The Toro Company Outperforms, Shares Fall
The Toro Company had a great calendar 3rd/fiscal 4th quarter. The company’s sales held steady on a QoQ basis to buck seasonal trends and deliver 14.5% in YOY growth. The company’s YOY growth not only accelerated from the previous quarter but it also beat the consensus by 890 basis points. For the full year, the company served up a trim 7.7% in topline growth driven by a 24% increase in residential sales.

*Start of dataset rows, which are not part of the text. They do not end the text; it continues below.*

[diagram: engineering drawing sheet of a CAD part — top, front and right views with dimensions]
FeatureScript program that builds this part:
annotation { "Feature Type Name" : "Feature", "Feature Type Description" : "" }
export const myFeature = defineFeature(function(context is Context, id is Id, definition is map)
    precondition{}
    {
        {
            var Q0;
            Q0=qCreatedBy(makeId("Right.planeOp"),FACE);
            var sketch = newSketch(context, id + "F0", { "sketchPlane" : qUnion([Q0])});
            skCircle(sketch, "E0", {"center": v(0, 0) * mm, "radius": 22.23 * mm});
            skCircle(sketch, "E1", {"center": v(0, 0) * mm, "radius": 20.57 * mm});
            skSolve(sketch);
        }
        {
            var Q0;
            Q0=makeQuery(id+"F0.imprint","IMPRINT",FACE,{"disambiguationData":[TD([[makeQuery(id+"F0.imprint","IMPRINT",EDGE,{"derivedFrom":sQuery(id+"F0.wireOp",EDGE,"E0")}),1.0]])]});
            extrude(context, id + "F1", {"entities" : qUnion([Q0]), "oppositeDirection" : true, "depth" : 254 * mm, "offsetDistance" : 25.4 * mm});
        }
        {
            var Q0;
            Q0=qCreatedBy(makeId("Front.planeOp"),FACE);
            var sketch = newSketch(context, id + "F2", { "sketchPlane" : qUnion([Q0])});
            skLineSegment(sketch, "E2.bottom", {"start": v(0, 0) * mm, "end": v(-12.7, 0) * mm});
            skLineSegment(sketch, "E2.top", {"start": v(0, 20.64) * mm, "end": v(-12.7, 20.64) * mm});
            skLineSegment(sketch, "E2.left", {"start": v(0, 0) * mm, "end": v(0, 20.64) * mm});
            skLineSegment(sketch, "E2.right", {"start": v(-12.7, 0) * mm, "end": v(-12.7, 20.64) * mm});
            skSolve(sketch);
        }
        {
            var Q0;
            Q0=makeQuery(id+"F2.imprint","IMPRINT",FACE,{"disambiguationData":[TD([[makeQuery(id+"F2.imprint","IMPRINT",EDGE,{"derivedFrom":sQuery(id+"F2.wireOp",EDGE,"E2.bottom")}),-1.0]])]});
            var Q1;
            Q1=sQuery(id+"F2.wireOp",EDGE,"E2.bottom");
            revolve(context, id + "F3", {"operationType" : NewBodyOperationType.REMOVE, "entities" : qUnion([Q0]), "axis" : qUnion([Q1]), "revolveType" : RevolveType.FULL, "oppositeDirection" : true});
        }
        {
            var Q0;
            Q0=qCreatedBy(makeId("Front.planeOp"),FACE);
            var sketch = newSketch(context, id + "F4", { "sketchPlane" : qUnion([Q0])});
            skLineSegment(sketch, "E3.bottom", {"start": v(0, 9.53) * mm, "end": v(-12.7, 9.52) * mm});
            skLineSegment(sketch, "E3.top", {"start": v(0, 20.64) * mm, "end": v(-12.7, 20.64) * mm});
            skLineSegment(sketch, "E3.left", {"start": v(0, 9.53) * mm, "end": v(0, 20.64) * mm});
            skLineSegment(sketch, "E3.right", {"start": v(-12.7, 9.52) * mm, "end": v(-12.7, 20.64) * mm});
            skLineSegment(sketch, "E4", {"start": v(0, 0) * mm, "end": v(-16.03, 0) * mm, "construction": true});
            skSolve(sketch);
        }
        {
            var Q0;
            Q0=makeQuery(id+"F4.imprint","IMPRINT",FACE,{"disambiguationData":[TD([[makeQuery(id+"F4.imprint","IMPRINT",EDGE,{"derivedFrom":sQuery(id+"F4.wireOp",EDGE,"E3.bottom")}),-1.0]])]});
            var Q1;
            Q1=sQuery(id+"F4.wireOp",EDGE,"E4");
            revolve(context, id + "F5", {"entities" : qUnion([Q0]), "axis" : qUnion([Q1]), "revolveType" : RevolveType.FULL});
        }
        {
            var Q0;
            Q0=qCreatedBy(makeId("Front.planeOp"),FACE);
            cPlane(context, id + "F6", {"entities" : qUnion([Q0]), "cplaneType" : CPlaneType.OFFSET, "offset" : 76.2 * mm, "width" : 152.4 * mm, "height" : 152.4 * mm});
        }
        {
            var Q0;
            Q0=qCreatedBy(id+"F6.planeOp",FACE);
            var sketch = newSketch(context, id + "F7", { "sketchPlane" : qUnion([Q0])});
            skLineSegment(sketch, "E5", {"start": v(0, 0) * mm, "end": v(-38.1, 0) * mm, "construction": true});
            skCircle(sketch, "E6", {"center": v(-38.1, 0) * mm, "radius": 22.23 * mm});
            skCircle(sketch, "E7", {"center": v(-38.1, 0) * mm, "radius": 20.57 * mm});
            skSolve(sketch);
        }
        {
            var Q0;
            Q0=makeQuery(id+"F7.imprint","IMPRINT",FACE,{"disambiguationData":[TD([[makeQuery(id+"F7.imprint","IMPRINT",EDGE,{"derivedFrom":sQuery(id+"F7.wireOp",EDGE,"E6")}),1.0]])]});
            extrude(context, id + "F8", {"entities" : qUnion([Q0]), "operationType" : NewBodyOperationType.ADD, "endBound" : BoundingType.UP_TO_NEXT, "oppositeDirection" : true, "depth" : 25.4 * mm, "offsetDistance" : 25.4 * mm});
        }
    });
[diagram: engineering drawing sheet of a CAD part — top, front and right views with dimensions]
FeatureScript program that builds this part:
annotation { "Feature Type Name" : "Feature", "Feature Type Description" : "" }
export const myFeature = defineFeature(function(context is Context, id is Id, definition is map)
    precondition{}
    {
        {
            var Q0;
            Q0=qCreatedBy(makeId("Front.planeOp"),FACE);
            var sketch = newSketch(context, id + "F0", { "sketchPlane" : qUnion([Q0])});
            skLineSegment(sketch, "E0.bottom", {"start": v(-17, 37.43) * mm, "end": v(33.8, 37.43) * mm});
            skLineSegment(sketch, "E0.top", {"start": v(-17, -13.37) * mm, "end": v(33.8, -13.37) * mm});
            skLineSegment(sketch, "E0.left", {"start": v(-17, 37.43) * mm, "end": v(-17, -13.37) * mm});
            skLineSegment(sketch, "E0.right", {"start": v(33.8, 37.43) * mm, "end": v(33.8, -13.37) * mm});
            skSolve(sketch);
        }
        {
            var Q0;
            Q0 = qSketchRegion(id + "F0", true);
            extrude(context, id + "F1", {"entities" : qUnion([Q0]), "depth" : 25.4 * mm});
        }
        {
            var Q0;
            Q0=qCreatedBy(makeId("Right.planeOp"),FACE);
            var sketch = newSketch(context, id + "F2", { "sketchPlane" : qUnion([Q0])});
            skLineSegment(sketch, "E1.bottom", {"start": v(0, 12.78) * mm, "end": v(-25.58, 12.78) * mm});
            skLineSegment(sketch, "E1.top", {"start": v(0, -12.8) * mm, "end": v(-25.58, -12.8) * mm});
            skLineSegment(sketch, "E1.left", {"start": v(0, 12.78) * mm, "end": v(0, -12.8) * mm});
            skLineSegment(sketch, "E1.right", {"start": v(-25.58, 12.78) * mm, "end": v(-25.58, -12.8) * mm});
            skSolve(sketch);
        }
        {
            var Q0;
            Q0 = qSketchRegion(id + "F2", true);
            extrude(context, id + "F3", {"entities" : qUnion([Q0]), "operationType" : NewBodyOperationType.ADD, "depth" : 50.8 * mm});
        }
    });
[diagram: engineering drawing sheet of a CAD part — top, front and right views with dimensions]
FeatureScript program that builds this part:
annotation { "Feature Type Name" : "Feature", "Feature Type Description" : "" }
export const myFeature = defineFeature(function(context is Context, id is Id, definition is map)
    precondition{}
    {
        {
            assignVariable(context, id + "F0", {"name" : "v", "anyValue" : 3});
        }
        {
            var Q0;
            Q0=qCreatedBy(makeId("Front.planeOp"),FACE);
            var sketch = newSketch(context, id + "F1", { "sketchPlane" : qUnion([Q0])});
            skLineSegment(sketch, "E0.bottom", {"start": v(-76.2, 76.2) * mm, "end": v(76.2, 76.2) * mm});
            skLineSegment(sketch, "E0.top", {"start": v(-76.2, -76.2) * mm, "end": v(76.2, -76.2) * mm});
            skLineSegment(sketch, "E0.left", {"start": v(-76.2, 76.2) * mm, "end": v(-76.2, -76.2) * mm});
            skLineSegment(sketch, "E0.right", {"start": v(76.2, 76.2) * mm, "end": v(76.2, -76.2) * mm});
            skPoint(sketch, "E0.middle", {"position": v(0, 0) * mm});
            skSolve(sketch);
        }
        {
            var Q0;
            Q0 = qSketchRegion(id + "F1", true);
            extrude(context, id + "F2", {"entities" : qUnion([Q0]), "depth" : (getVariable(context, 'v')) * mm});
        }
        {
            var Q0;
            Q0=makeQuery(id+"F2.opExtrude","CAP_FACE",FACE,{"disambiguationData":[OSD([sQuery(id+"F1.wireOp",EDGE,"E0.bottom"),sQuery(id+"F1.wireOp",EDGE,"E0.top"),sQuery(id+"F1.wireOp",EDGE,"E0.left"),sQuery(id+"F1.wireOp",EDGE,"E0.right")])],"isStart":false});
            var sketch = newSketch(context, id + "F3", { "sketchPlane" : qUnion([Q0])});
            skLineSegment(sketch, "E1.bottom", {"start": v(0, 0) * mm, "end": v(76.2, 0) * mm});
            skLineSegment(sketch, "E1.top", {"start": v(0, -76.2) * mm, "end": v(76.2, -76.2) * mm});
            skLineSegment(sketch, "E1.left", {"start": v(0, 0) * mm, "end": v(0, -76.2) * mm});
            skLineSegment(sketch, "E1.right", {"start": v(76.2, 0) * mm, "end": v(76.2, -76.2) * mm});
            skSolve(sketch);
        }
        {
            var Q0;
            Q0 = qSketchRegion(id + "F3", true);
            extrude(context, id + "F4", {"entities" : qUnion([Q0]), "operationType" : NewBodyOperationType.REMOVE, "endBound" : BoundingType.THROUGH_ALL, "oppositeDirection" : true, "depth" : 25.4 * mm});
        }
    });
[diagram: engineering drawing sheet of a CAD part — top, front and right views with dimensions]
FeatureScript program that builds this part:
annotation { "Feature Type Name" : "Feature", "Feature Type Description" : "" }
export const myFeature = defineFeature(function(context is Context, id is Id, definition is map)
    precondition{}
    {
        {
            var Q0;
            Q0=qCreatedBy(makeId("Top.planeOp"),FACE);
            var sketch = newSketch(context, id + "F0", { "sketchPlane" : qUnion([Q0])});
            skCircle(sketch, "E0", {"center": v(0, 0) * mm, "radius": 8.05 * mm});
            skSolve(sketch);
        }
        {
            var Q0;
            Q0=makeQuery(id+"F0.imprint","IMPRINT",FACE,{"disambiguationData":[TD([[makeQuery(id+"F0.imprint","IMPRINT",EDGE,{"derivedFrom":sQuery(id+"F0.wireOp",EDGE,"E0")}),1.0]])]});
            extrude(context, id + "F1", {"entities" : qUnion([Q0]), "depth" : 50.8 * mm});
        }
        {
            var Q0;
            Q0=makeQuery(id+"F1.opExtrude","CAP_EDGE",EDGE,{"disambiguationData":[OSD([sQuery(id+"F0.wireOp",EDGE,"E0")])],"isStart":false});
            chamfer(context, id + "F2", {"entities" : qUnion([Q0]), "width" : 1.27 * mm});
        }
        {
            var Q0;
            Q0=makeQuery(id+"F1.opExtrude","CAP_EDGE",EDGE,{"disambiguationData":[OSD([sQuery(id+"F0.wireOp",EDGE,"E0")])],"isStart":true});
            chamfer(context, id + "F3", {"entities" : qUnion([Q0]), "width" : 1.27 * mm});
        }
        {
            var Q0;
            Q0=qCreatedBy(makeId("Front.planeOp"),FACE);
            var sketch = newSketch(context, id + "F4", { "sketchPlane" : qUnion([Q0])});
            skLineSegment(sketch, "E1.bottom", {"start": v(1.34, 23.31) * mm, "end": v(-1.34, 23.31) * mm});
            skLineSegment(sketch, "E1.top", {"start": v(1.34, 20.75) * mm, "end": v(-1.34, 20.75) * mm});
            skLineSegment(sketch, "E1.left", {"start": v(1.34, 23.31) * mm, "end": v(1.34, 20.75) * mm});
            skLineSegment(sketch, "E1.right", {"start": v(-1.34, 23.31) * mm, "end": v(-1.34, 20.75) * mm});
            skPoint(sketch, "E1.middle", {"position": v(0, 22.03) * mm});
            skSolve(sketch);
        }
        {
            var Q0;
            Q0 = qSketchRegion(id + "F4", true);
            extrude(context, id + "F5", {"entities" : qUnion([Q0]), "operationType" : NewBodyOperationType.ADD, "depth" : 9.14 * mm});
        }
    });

“Residential sales were robust across all channels with strong demand for our new product lineup, accentuated by refreshed branding, an extended selling season, and stay-at-home trends. Improved demand for our professional products reflected greater business confidence from our customers and increased home investments. The integration of our Venture Products acquisition added another strong brand with multi-season products, contributing incremental sales in the quarter,” said Richard M. Olson, chairman and chief executive officer.
On a segment basis, the company reported great results for both the Professional and Residential units. Sales for the Professional segment are up 9.0% over last year with a 70% increase in profits. The Residential segment revenue is up a more robust 38.5% with a 90% increase in profitability. Profits are driven by the combination of higher realized prices and lower costs that add up to a significant amount of leverage. Notably, demand in Residential is centered on mowers.
The company’s gross margin improved 230 basis points to 35.7% to top the consensus expectation. In addition, SG&A expenses declined as a percentage of revenue adding another 290 basis points to the bottom line. At the operating level, company margins expanded by 520 basis points to 11.1%. What this all means for the bottom line is above-consensus GAAP and adjusted earnings. The GAAP earnings came in at $0.66 to beat by $0.18 while adjusted EPS of $0.64 beat by $0.18.
The Toro Company Has A Safe Yield
The Toro Company is a below-average dividend-payer in terms of its yield but above average in every other way. The company is paying out less than 35% of its earnings, has been increasing the distribution for 19 years, and at a 17% CAGR. And the balance sheet is rock-solid so nothing to fear from that angle. The company just issued an increase bringing the yield up to about 1.15% and it’s not too late to get in. The stock goes ex-dividend on 12/21.
Technically speaking, the uptrend in The Toro Company looks strong and intact. The stock made a nice recovery from the March lows, it’s moved up to a new all-time high, and positioning for another move higher. The FQ4 report caused a small sell-off but that was a knee-jerk reaction. Buyers have since stepped in to confirm support and the uptrend by bouncing off of the short-term 30-day EMA. The indicators are a little weak but bullish and confirm the bounce. There may be some price weakness in the near-term but I expect that too pass fairly quickly. A move above $93.15 would set a new high and trigger a buy.